For patients with serious eye involvement, or high TRAb levels, antithyroid drugs followed by total thyroidectomy were prescribed. Using this protocol the University of Chicago Clinics report that euthyroid state has been achieved by surgery in 82%; 6% became hypothyroid, and the recurrence rate was 12%.
After surgery, TSAb tend to disappear from the blood in the following 3 to 12 months.
Recurrence rates are higher in patients with progressive eye disease or positive TRAb.
The AtomicWomen agree to disagree with one important researcher and notorious thyroid expert, Dr. DeGroot, who said:
"Nevertheless, we consider 'bad-eyes' to be a relative contraindication to RAI".
Some of us have developed "bad eyes" within a few months after RAI, undoubtedly as a consequence of having TED, where no eye signs were present. So we know from experience every kind of NOSPECS classification –blindness excepted… so far! We also know from experience what a decompression surgery is. That’s why we would never dare to consider all these sufferings "a relative contraindication to RAI".
We would like to say:
1) - We have no doubt that RAI is a trigger for orbitopathy. Therefore we can hardly believe that, despite the many studies pointing out to RAI, there is still so much reluctance to accept these facts.
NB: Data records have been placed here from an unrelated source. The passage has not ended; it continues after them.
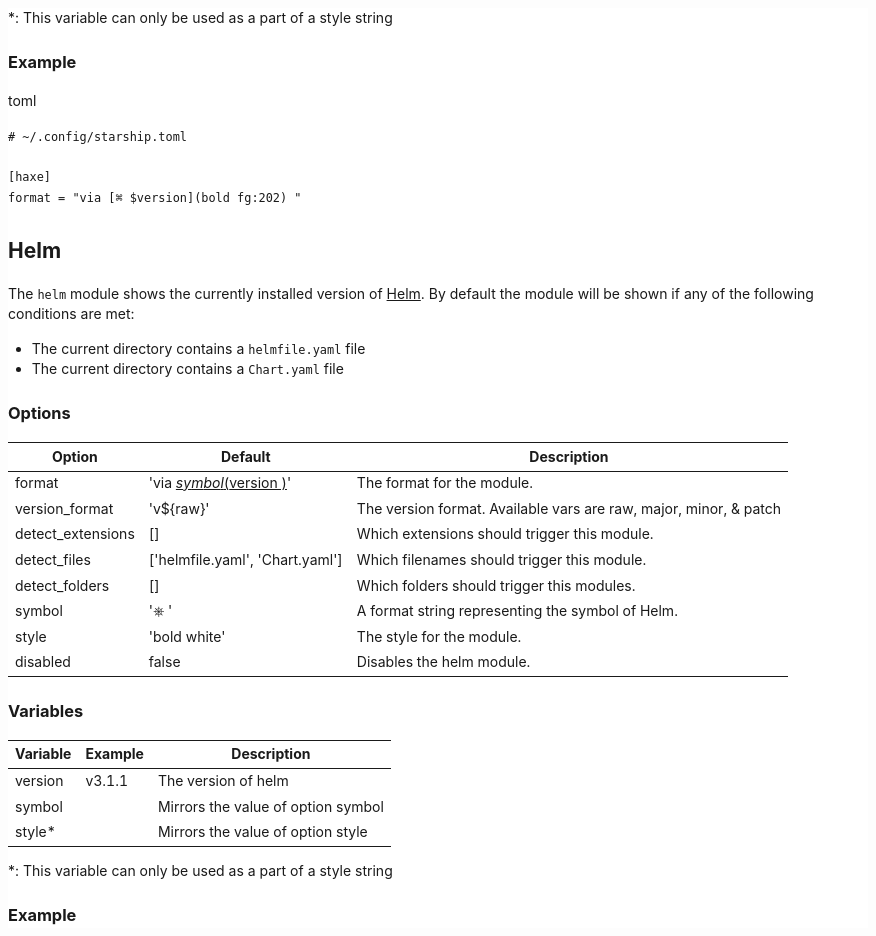 \*: This variable can only be used as a part of a style string

### Example [​](#example-34)

toml

    # ~/.config/starship.toml
    
    [haxe]
    format = "via [⌘ $version](bold fg:202) "

## Helm [​](#helm)

The `helm` module shows the currently installed version of [Helm](https://helm.sh/). By default the module will be shown if any of the following conditions are met:

*   The current directory contains a `helmfile.yaml` file
*   The current directory contains a `Chart.yaml` file

### Options [​](#options-43)

| Option | Default | Description |
| --- | --- | --- |
| format | 'via [$symbol($version )]($style)' | The format for the module. |
| version_format | 'v${raw}' | The version format. Available vars are raw, major, minor, & patch |
| detect_extensions | [] | Which extensions should trigger this module. |
| detect_files | ['helmfile.yaml', 'Chart.yaml'] | Which filenames should trigger this module. |
| detect_folders | [] | Which folders should trigger this modules. |
| symbol | '⎈ ' | A format string representing the symbol of Helm. |
| style | 'bold white' | The style for the module. |
| disabled | false | Disables the helm module. |

### Variables [​](#variables-38)

| Variable | Example | Description |
| --- | --- | --- |
| version | v3.1.1 | The version of helm |
| symbol |  | Mirrors the value of option symbol |
| style* |  | Mirrors the value of option style |

\*: This variable can only be used as a part of a style string

### Example [​](#example-35)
Very important prospective randomized studies, like Tallsted’s (1992) one, were discounted because "patients became hypothyroid and thyroxine therapy was slightly delayed”.
2) - Regarding prescription of glucocorticoids along with RAI therapy, we would like to point out two things:
-- Glucocorticoids are given to people that ALREADY show signs of eye disease. But, as stated above, some among us have developed eye disease right after having RAI, where NO PREVIOUS SIGNS were present. Of course, in these cases prednisone it is not given, neither is it advisable to give it.
-- Glucocorticoids are strong medicines with very serious side effects. Sometimes they help bad eyes, sometimes they don’t. But even when they help, isn’t it paradoxical to mix their potential benefits, plus their side effects, to the real damage that RAI will cause?. Why does this sound to us like kissing and punching at the same time?. What’s the REAL benefit?
3) - Prominent, knowlegeable thyroidologists, keep on on keeping on not agreeing (not exactly disagreeing…) with other peers' investigations, just for the sake of the present medical dogmas(?) on RAI.
4) - Patients’ symptoms and signs are systematically disregarded.
We all very well know the it’s all in your head medical principle, as well as messages like this
--hormone readings are normal, maybe you’re sensitive in excess, or comments of this kind:
--you could get TED anyway. Really? Could we? What are the chances without RAI? And what are the chances WITH the help of RAI?
--maybe it’s the underlying disease
--"These differences could be due to genetic or environmental factors". But "A search for genetic markers specifically linked to susceptibility to Graves' ophthalmopathy has so far been unsuccessful".
These last two sentences have been posed in an Editorial by Dr Wiersinga, commenting Bartalena’s 1998 research, re. patients who developed TED after RAI when it was not previously present.
Dr Wiersinga is a famous and excellent endocrinologist, and the editorial is very interesting and worth a lengthy reading, in spite of two or three "tics" of this kind.
Some doctors may still rely on discussing theories. In the meantime, many among us can show them PROVEN FACTS!.
For how long will people have to go through what we have?.
And, again, what is the point of RAI?.